How would I get the raw HTML of the selected content on a page using Javascript? For the sake of simplicity, I'm sticking with browsers supporting window.getSelection
.
Here is an example; the content between both |
represent my selection.
<p>
The <em>quick brown f|ox</em> jumps over the lazy <strong>d|og</strong>.
</p>
I can capture and alert the normalized HTML with the following Javascript.
var selectionRange = window.getSelection().getRangeAt(0);
selectionContents = selectionRange.cloneContents(),
fragmentContainer = document.createElement('div');
fragmentContainer.appendChild(selectionContents);
alert(fragmentContainer.innerHTML);
In the above example, the alerted contents would collapse the trailing elements and return the string <em>ox</em> jumps over the lazy <strong>d</strong>
.
How might I return the string ox</em> jumps over the lazy <strong>d
?
You would have to effectively write your own HTML serialiser.
Start at the selectionRange.startContainer
/startOffset
and walk the tree forwards from there until you get to endContainer
/endOffset
, outputting HTML markup from the nodes as you go, including open tags and attributes when you walk into an Element and close tags when you go up a parentNode
.
Not much fun, especially if you are going to have to support the very different IE<9 Range model at some point...
(Note also that you won't be able to get the completely raw original HTML, because that information is gone.
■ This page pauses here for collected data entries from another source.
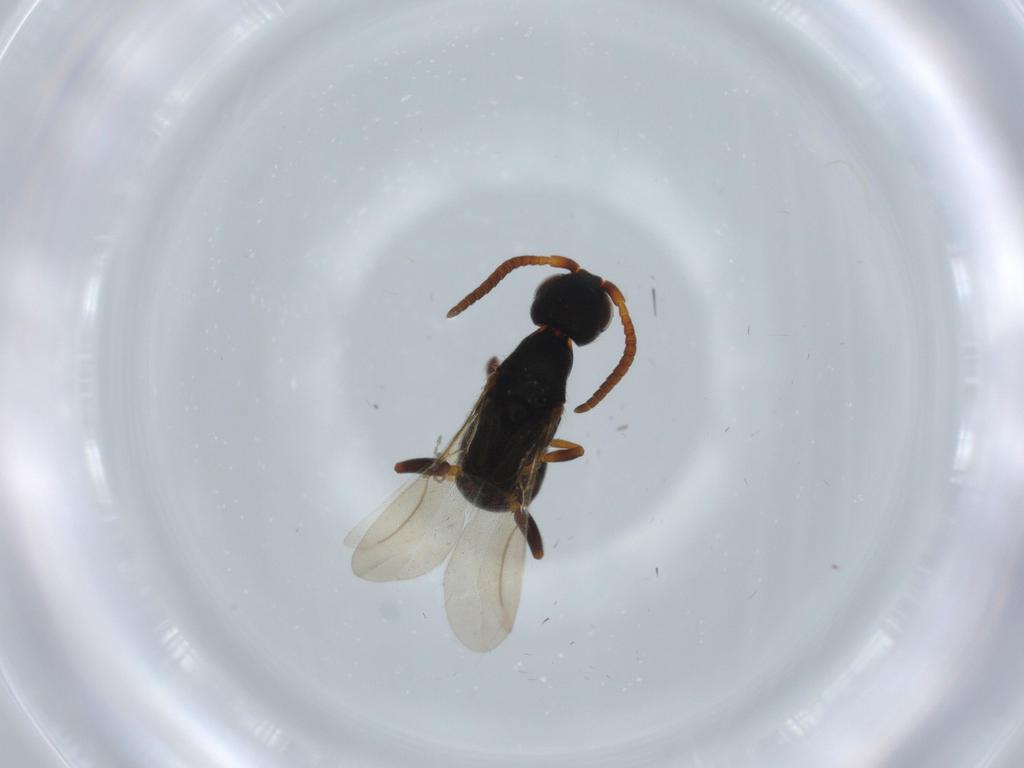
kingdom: Animalia
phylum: Arthropoda
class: Insecta
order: Hymenoptera
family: Bethylidae
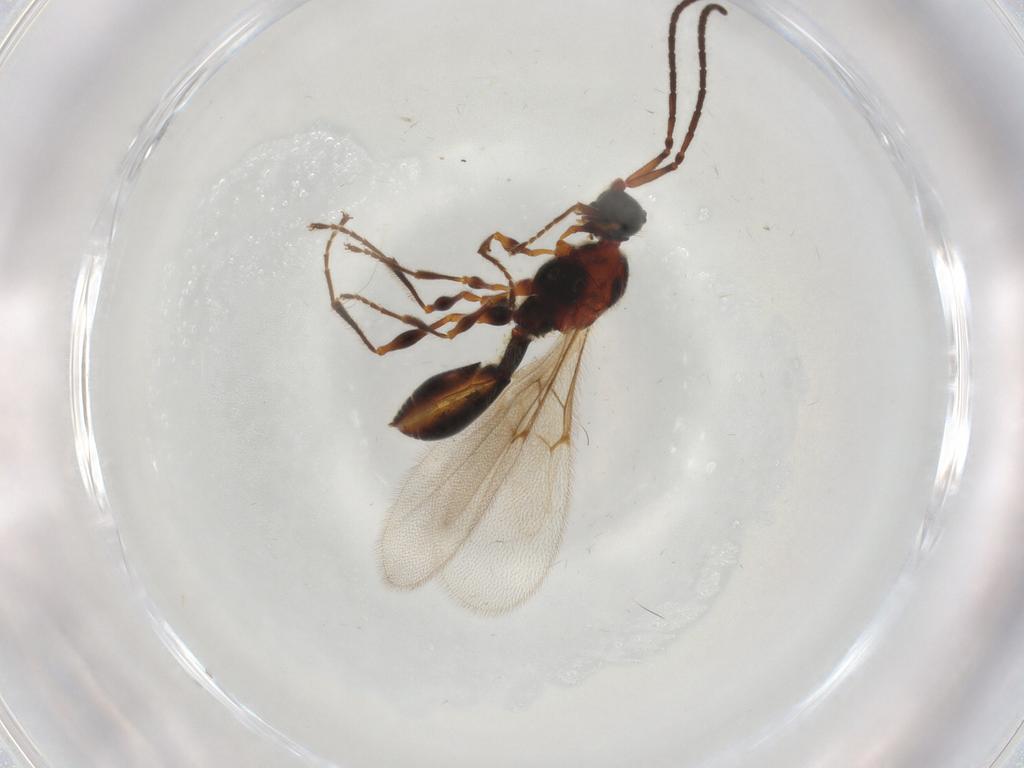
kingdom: Animalia
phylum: Arthropoda
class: Insecta
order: Hymenoptera
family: Diapriidae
Only the current DOM tree is stored by the browser, and that means details like tag case, attribute order, whitespace, and omitted implicit tags will differ between the source and what you get out.)
Looking at the API's, I don't think you can extract the HTML without it being converted to a DocumentFragment, which by default will close any open tags to make it valid HTML.
See Converting Range or DocumentFragment to string for a similar Q.